Consigne de travail: Reprenez sous forme de liste numérotée toutes les lignes des enregistrements ci-dessous, en omettant les lignes vides.

Données fournies:
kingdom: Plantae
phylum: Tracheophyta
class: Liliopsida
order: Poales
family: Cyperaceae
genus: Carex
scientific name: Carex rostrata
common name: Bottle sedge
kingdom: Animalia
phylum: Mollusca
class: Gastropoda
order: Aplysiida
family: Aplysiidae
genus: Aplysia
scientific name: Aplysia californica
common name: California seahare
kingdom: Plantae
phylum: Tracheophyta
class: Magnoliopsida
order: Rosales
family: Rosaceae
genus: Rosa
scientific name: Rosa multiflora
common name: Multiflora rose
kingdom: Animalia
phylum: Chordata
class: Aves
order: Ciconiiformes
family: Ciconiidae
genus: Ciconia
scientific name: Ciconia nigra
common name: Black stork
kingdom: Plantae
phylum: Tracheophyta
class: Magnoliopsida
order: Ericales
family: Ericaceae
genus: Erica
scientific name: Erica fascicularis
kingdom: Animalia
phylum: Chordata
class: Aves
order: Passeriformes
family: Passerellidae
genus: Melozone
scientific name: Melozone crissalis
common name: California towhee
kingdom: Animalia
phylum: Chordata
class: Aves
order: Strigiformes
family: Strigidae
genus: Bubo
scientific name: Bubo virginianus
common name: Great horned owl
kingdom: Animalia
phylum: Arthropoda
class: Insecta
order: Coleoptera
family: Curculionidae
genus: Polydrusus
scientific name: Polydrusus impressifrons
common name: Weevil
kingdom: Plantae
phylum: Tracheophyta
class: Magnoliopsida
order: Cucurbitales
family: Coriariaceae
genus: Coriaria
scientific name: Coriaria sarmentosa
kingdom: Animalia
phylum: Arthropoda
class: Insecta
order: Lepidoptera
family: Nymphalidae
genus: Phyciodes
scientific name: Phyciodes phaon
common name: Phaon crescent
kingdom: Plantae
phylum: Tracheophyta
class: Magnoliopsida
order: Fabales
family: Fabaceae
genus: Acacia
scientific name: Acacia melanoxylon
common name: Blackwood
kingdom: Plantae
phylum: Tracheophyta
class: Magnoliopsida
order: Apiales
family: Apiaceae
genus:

Réponse:
1. kingdom: Plantae
2. phylum: Tracheophyta
3. class: Liliopsida
4. order: Poales
5. family: Cyperaceae
6. genus: Carex
7. scientific name: Carex rostrata
8. common name: Bottle sedge
9. kingdom: Animalia
10. phylum: Mollusca
11. class: Gastropoda
12. order: Aplysiida
13. family: Aplysiidae
14. genus: Aplysia
15. scientific name: Aplysia californica
16. common name: California seahare
17. kingdom: Plantae
18. phylum: Tracheophyta
19. class: Magnoliopsida
20. order: Rosales
21. family: Rosaceae
22. genus: Rosa
23. scientific name: Rosa multiflora
24. common name: Multiflora rose
25. kingdom: Animalia
26. phylum: Chordata
27. class: Aves
28. order: Ciconiiformes
29. family: Ciconiidae
30. genus: Ciconia
31. scientific name: Ciconia nigra
32. common name: Black stork
33. kingdom: Plantae
34. phylum: Tracheophyta
35. class: Magnoliopsida
36. order: Ericales
37. family: Ericaceae
38. genus: Erica
39. scientific name: Erica fascicularis
40. kingdom: Animalia
41. phylum: Chordata
42. class: Aves
43. order: Passeriformes
44. family: Passerellidae
45. genus: Melozone
46. scientific name: Melozone crissalis
47. common name: California towhee
48. kingdom: Animalia
49. phylum: Chordata
50. class: Aves
51. order: Strigiformes
52. family: Strigidae
53. genus: Bubo
54. scientific name: Bubo virginianus
55. common name: Great horned owl
56. kingdom: Animalia
57. phylum: Arthropoda
58. class: Insecta
59. order: Coleoptera
60. family: Curculionidae
61. genus: Polydrusus
62. scientific name: Polydrusus impressifrons
63. common name: Weevil
64. kingdom: Plantae
65. phylum: Tracheophyta
66. class: Magnoliopsida
67. order: Cucurbitales
68. family: Coriariaceae
69. genus: Coriaria
70. scientific name: Coriaria sarmentosa
71. kingdom: Animalia
72. phylum: Arthropoda
73. class: Insecta
74. order: Lepidoptera
75. family: Nymphalidae
76. genus: Phyciodes
77. scientific name: Phyciodes phaon
78. common name: Phaon crescent
79. kingdom: Plantae
80. phylum: Tracheophyta
81. class: Magnoliopsida
82. order: Fabales
83. family: Fabaceae
84. genus: Acacia
85. scientific name: Acacia melanoxylon
86. common name: Blackwood
87. kingdom: Plantae
88. phylum: Tracheophyta
89. class: Magnoliopsida
90. order: Apiales
91. family: Apiaceae
92. genus:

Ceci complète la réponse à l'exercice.